## Total number of ways of selecting n balls from an urn with k colours

Arrangements, combinations and permutations, probability, ...
rdybowski
Posts: 2
Joined: Sun Jun 05, 2016 10:52 pm

### Total number of ways of selecting n balls from an urn with k colours

Suppose I have an urn containing balls D of k different colors. Let D_i be the subset of D of all the balls having the i-th colour. The probability of randomly selecting (without replacement) y_1 balls from D_1, y_2 balls from D_2, . . . , y_k balls from D_k is, of course, given by the multivariate hypergeometric distribution.

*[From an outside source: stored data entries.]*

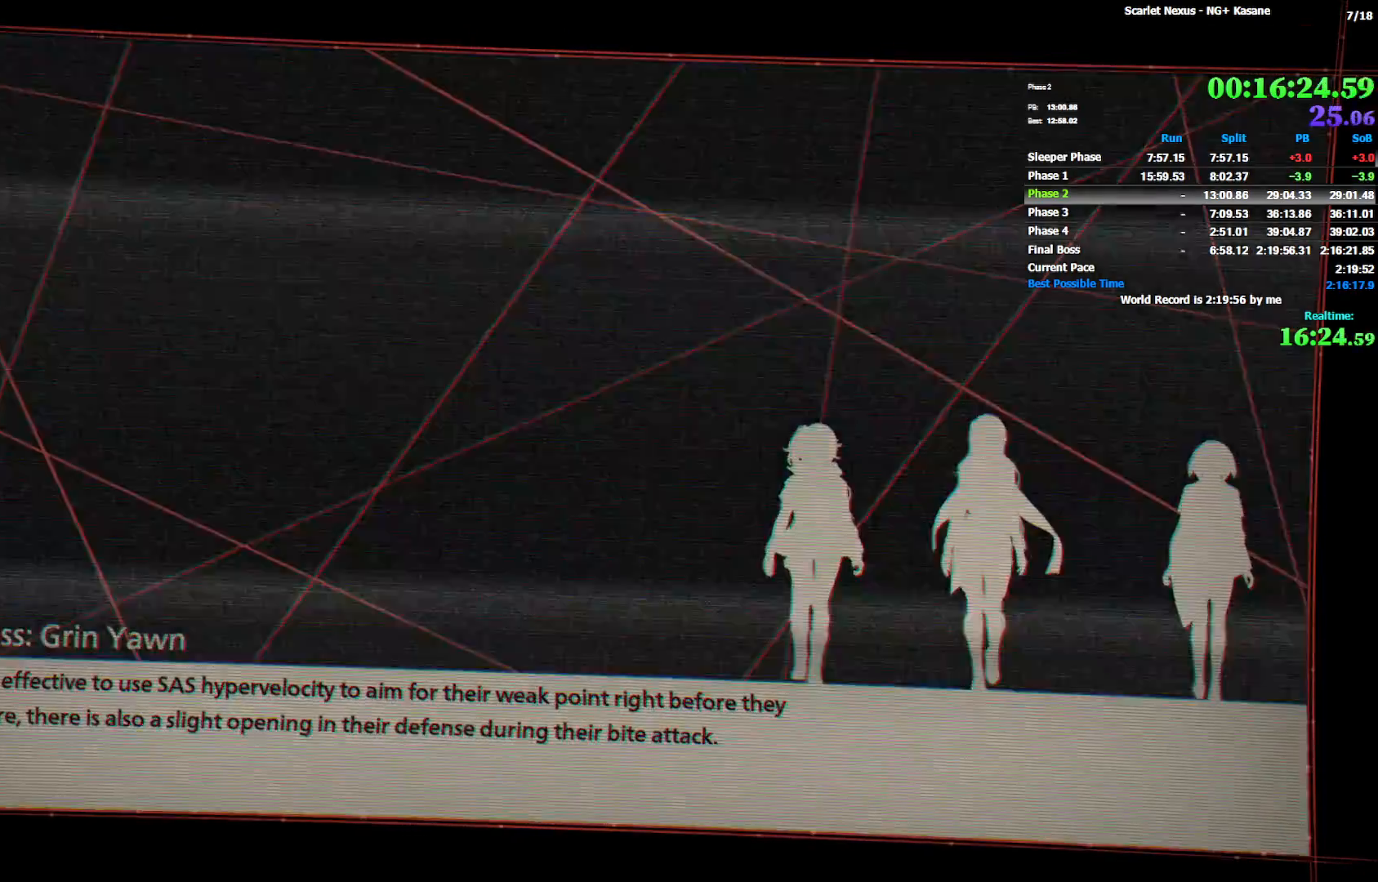
{"dt_ms": 500, "buttons": [], "left_stick": "center", "right_stick": "center"}
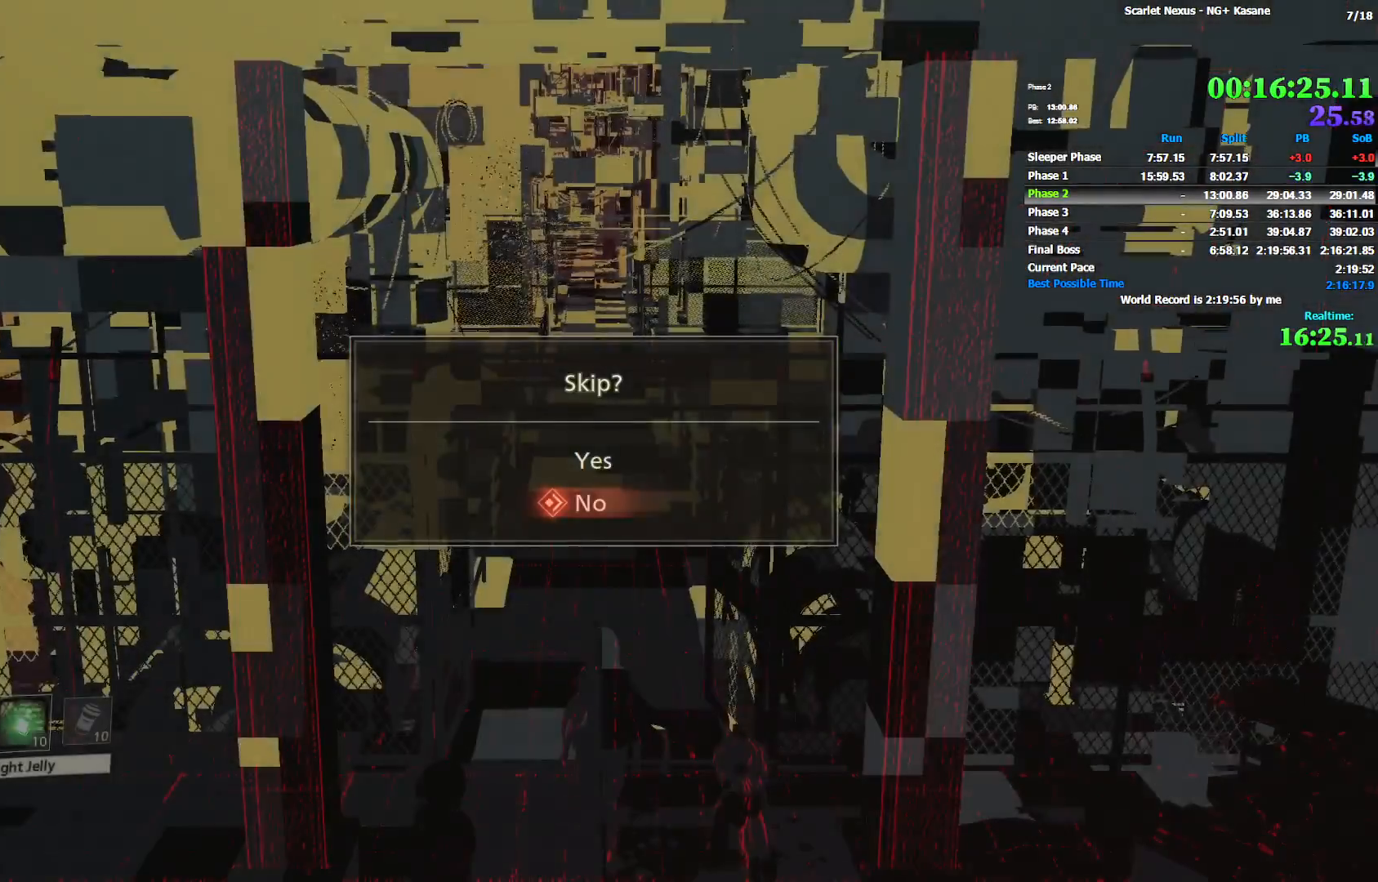
{"dt_ms": 500, "buttons": [], "left_stick": "center", "right_stick": "center"}
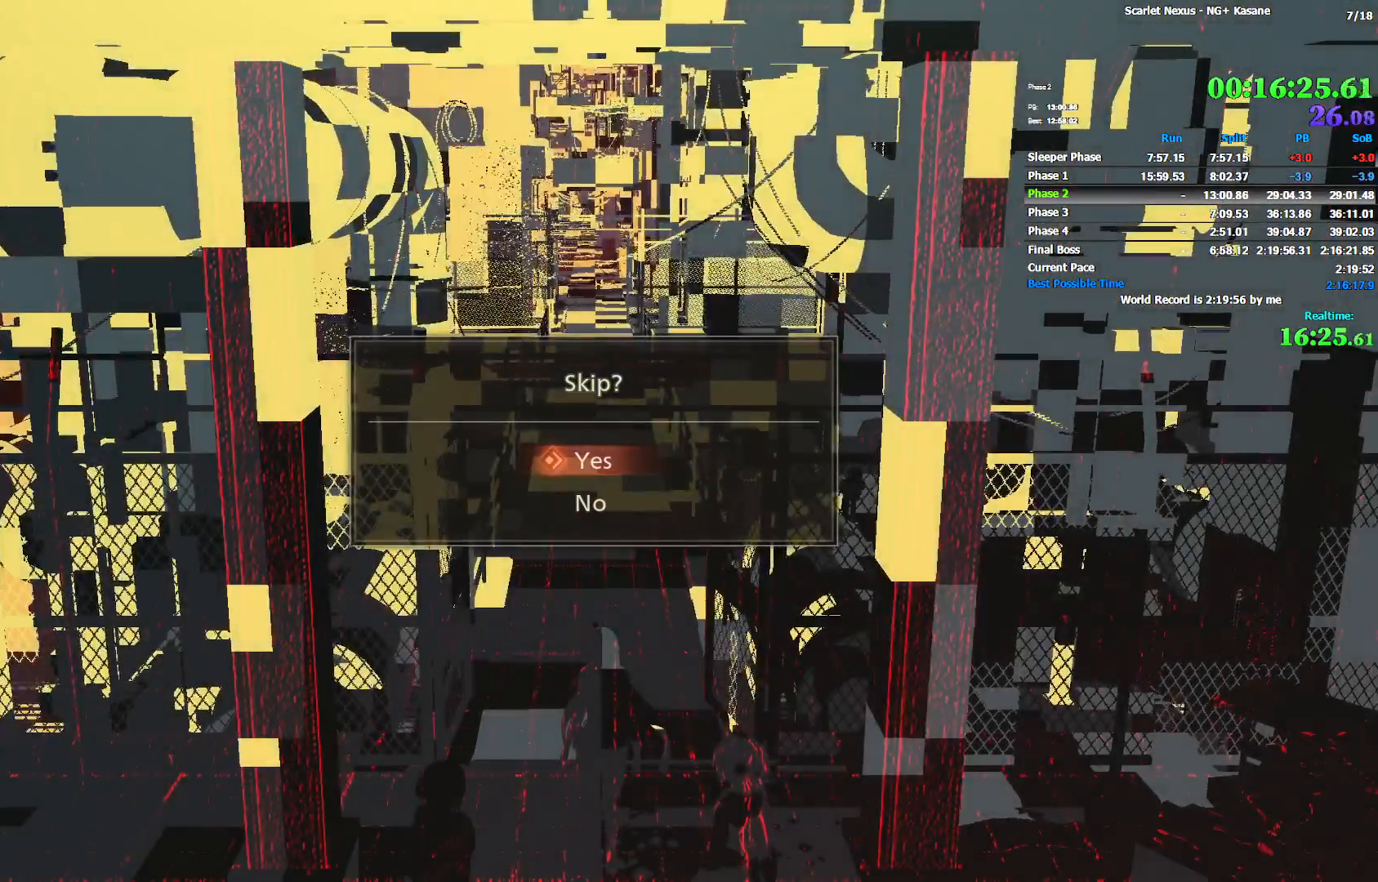
{"dt_ms": 500, "buttons": ["START"], "left_stick": "center", "right_stick": "center"}
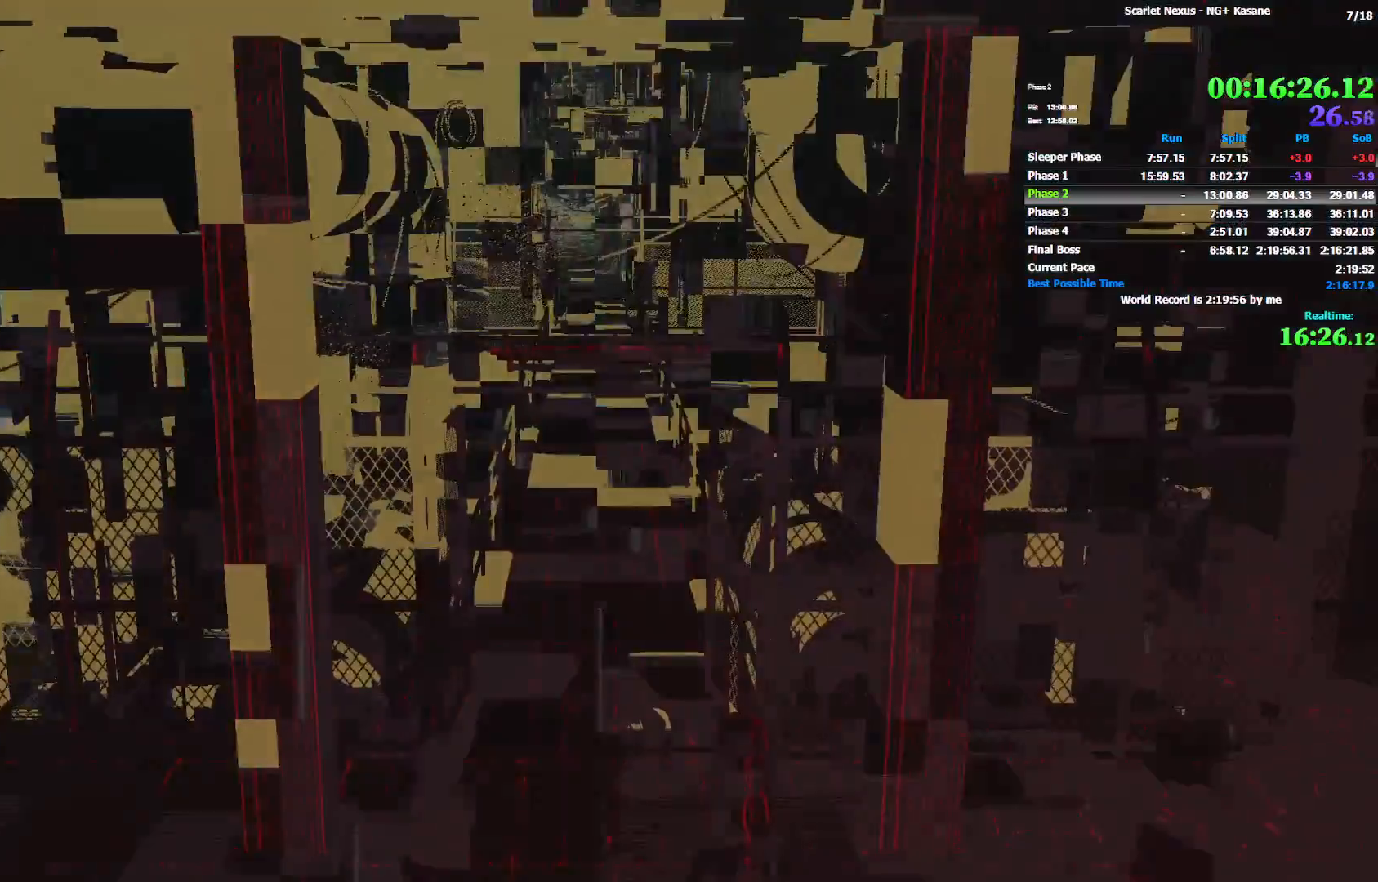
{"dt_ms": 1000, "buttons": [], "left_stick": "up", "right_stick": "center"}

What I am interested in is the total number of ways of selecting n balls from D.

For example, if D = [2 | 1 | 2] (i.e., k = 3), and n = 3, then the possible ways of selecting n balls from D are

[2 | 1 | 0]

[2 | 0 | 1]

[1 | 1 | 1]

[1 | 0 | 2]

[0 | 1 | 2]

In the above example, the number of ways of selecting 3 balls from D is 5, but is there a general mathematical expression for the total number of ways of selecting n balls from D?

rdybowski
Posts: 2
Joined: Sun Jun 05, 2016 10:52 pm

### Re: Total number of ways of selecting n balls from an urn with k colours

[Solved]
The answer is given on page 138 of Charalambides, C. A. (2002) Enumerative Combinatorics, Chapman & Hall/CRC.

MuthuVeerappanR
Posts: 423
Joined: Sun Mar 22, 2015 2:30 pm
Location: India
Contact:

### Re: Total number of ways of selecting n balls from an urn with k colours

It would be great if you can share the solution here... It is not knowledge, but the act of learning, not possession but the act of getting there, which grants the greatest enjoyment.